Before and after object boxes:
- - - - -
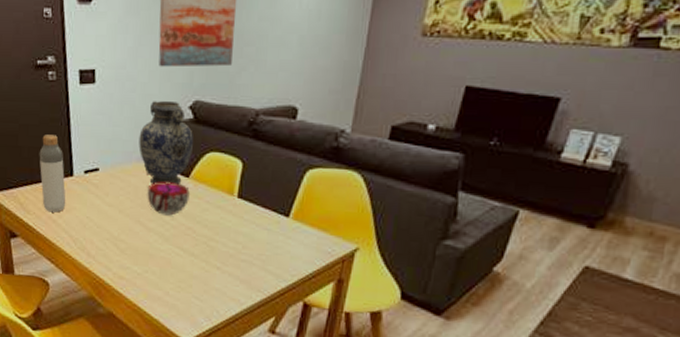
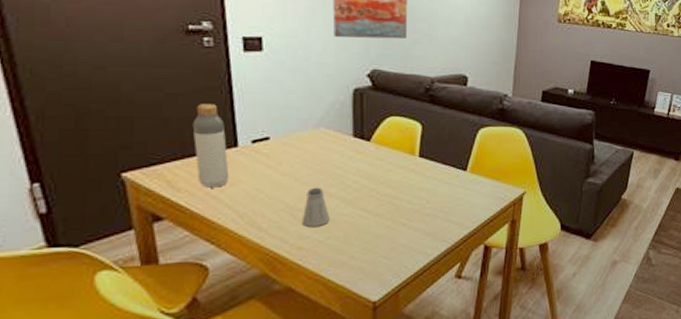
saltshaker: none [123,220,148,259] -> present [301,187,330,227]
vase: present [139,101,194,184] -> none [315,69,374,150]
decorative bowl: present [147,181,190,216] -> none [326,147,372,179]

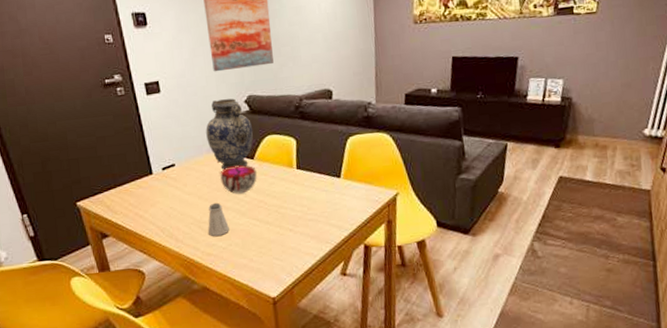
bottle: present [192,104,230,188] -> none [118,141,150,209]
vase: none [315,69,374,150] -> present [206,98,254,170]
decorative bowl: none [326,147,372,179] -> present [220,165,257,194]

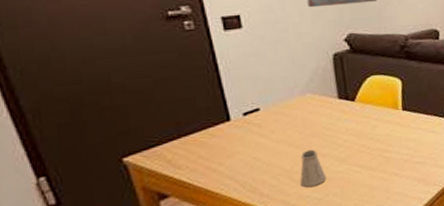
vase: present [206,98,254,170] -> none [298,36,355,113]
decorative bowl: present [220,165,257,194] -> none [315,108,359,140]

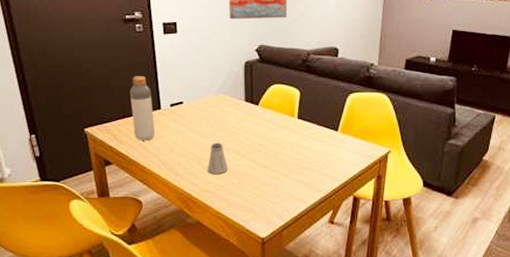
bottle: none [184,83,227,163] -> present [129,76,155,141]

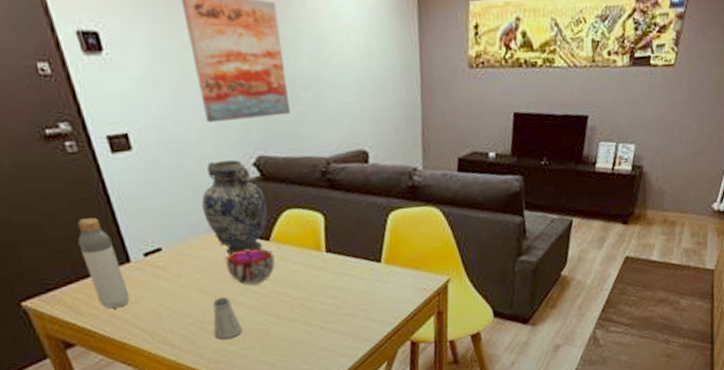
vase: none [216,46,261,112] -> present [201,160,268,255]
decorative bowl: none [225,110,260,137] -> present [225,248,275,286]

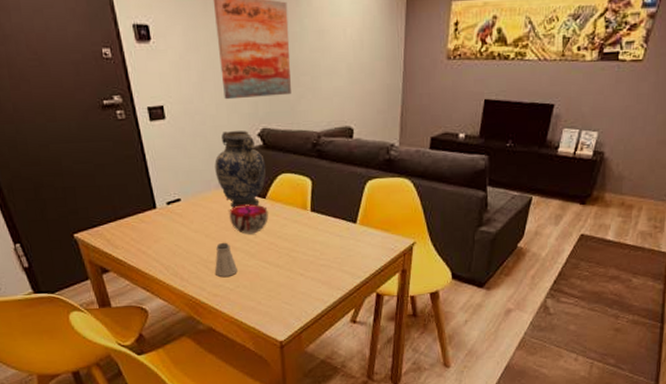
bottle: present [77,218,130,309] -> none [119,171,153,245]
- - - - -
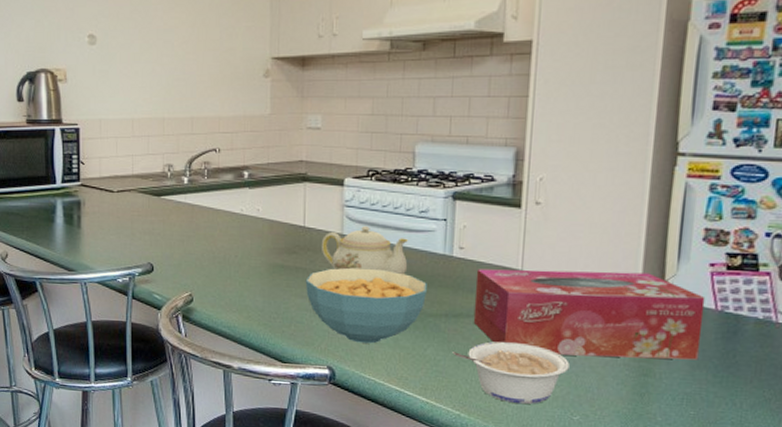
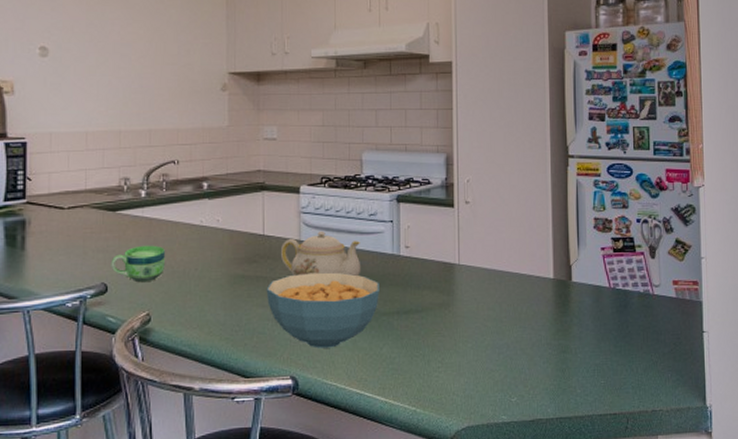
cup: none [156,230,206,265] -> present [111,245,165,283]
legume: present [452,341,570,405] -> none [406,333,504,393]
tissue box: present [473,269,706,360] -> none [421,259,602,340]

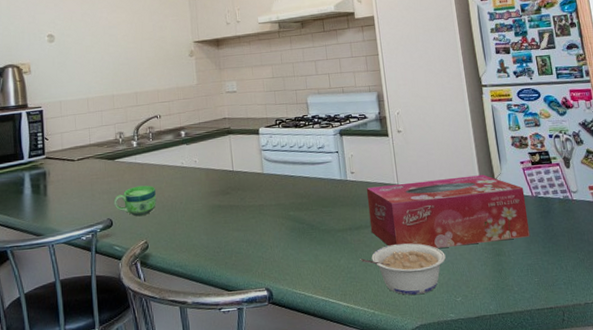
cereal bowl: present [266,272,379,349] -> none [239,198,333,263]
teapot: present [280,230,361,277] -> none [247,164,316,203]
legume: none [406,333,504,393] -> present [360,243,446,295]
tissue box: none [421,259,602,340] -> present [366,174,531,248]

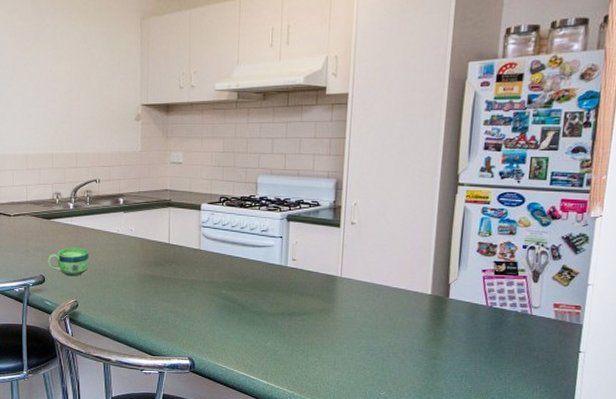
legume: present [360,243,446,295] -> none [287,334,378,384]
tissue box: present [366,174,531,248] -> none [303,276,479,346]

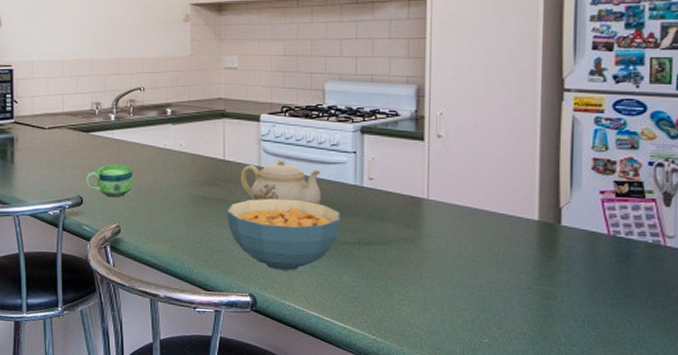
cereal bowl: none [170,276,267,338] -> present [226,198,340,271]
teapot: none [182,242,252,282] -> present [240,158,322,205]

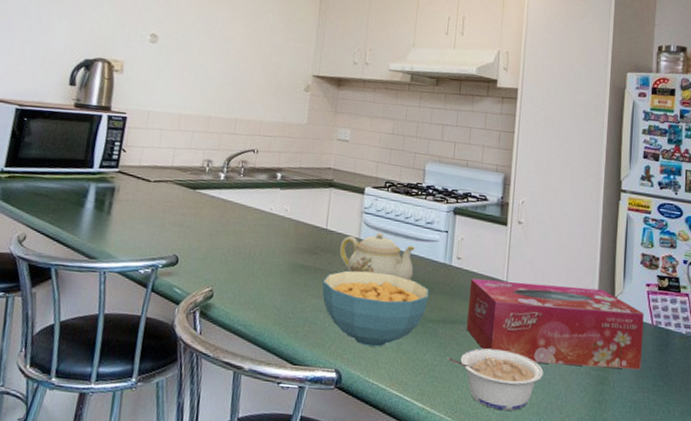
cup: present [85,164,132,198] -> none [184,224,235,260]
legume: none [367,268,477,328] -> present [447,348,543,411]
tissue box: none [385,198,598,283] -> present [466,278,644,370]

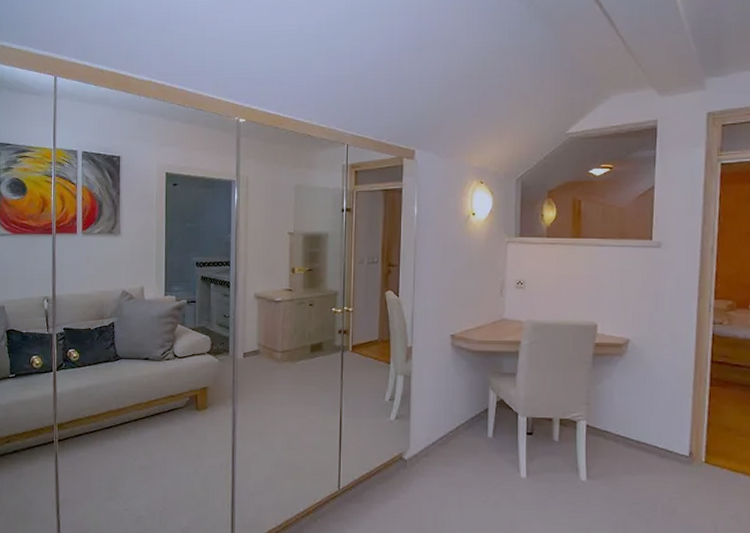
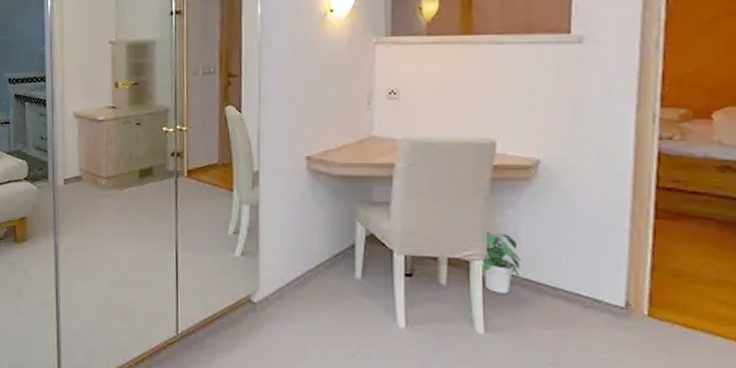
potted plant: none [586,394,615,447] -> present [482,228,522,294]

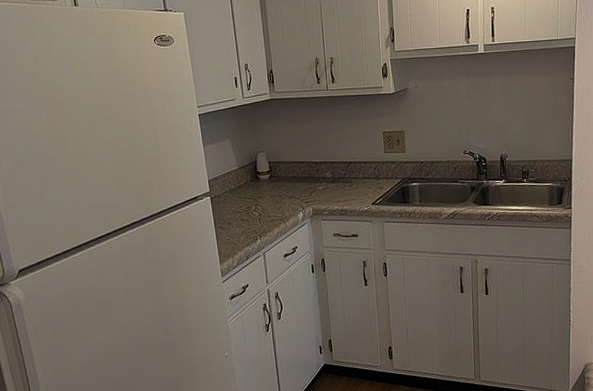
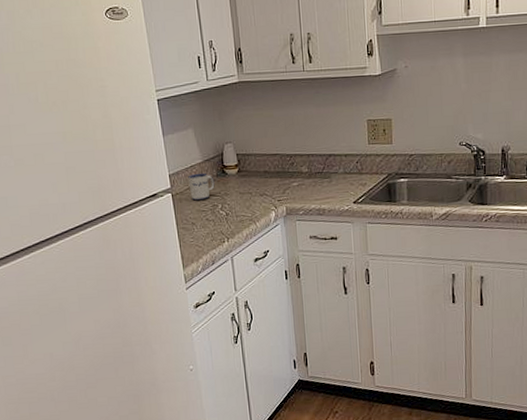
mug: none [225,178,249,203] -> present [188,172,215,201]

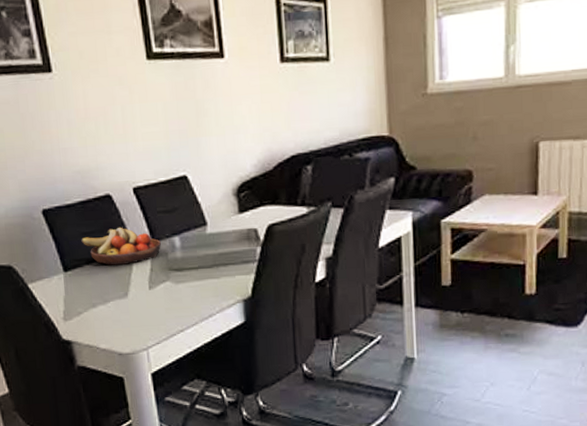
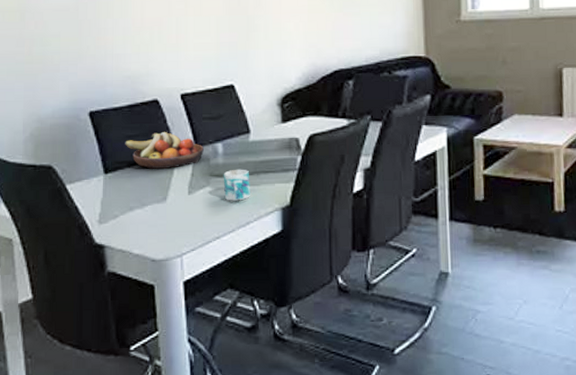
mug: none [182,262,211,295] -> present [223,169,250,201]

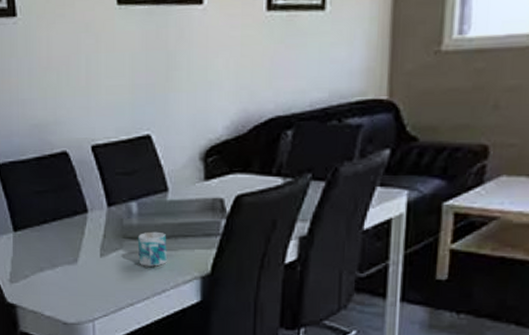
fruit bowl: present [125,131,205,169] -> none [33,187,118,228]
- - - - -
What to produce >>
Where a picture appears in the records above, omit it, and transcribe exactly the stretch of lines from the one with "saltshaker: none [123,220,148,259]" through the one with "vase: none [315,69,374,150]".

Written solution >>
saltshaker: none [123,220,148,259] -> present [301,187,330,227]
vase: present [139,101,194,184] -> none [315,69,374,150]
decorative bowl: present [147,181,190,216] -> none [326,147,372,179]

bottle: present [192,104,230,188] -> none [118,141,150,209]
vase: none [315,69,374,150] -> present [206,98,254,170]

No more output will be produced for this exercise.